Last updated: April 11, 2026

Security

Nonprofit Runway handles sensitive financial data on behalf of nonprofit organizations. We take that responsibility seriously. This page describes how we protect your data and how to report a vulnerability.

Technical controls

✓ Encryption in transit

All traffic is served over TLS 1.2+. HTTPS is enforced with HSTS (max-age 2 years) in production.

✓ Encryption at rest

Bank access tokens and API keys are encrypted with AES-256-GCM before being stored in the database.

✓ Password security

Passwords are hashed with bcrypt (cost factor 12). Plaintext passwords are never stored or logged.

✓ Account lockout

10 consecutive failed login attempts trigger a 30-minute lockout to prevent brute-force attacks.

✓ Rate limiting

Authentication endpoints are rate-limited to 10 attempts per 15 minutes per IP. API calls are limited to 200 per 15 minutes.

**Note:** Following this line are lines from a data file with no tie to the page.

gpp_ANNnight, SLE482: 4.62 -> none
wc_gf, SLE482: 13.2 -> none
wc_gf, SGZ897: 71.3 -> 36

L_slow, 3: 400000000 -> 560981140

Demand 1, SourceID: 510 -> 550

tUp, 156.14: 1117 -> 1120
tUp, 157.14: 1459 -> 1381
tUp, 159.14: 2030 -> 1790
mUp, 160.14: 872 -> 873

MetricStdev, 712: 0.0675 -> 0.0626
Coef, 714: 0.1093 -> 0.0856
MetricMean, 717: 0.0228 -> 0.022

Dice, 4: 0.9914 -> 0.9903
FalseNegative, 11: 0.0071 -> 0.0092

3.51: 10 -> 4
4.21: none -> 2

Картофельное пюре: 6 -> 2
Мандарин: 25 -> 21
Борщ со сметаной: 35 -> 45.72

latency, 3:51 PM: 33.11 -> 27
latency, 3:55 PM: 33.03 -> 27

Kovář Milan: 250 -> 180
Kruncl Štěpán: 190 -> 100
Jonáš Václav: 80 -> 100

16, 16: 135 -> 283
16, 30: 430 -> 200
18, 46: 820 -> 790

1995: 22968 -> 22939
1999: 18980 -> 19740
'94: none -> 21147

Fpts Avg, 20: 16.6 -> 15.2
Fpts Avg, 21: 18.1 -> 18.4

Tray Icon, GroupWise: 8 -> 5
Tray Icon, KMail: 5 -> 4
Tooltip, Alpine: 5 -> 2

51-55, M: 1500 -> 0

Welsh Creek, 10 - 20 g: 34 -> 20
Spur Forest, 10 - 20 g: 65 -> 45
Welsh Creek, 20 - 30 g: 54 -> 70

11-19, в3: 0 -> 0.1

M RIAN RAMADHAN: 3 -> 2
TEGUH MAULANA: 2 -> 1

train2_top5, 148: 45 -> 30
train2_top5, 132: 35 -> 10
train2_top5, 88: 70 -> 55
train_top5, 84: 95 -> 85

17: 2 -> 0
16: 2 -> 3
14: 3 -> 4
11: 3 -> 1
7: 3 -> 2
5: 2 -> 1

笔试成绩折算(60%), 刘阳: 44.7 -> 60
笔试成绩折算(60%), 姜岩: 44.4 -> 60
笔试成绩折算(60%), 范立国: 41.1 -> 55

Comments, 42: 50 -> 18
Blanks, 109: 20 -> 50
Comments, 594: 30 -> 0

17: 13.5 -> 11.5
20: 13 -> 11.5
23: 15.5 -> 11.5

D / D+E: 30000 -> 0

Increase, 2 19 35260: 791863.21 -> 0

✓ Role-based access control

Three roles (member, admin, platform_admin) control access to sensitive operations. Every admin action is recorded in an immutable audit log.

✓ Session security

Authentication uses JWT tokens stored in HttpOnly, Secure, SameSite=Lax cookies. Tokens expire after 30 days.

✓ Geolocation monitoring

Logins from outside the United States are flagged in the audit log for security review.

Infrastructure

Nonprofit Runway is hosted on Render, a SOC 2 Type II certified cloud platform. All data is stored in the United States. Render provides DDoS protection, automatic TLS certificate management, and infrastructure-level security controls.

Our PostgreSQL database is a managed Render PostgreSQL instance with automated backups, point-in-time recovery, and network-level access restrictions.

Plaid integration

Bank connections use Plaid's Link interface, which handles your bank credentials directly. Nonprofit Runway never sees or stores your bank username or password. We receive only an encrypted access token from Plaid, which is re-encrypted with our own AES-256-GCM key before being stored.

We participate in Plaid's webhook notification system so that we are alerted if a bank connection is revoked or encounters an error, and we surface that status in your admin panel.

Responsible disclosure

Report a vulnerability

If you discover a security vulnerability in Nonprofit Runway, please report it responsibly by emailing security@nonprofitrunway.com.

Please include a description of the vulnerability, steps to reproduce, and the potential impact. We aim to respond within 24 hours and will keep you informed as we investigate and resolve the issue.

We ask that you do not publicly disclose the issue until we have had a reasonable opportunity to address it (typically 30 days). We do not currently offer a bug bounty program, but we deeply appreciate responsible disclosure.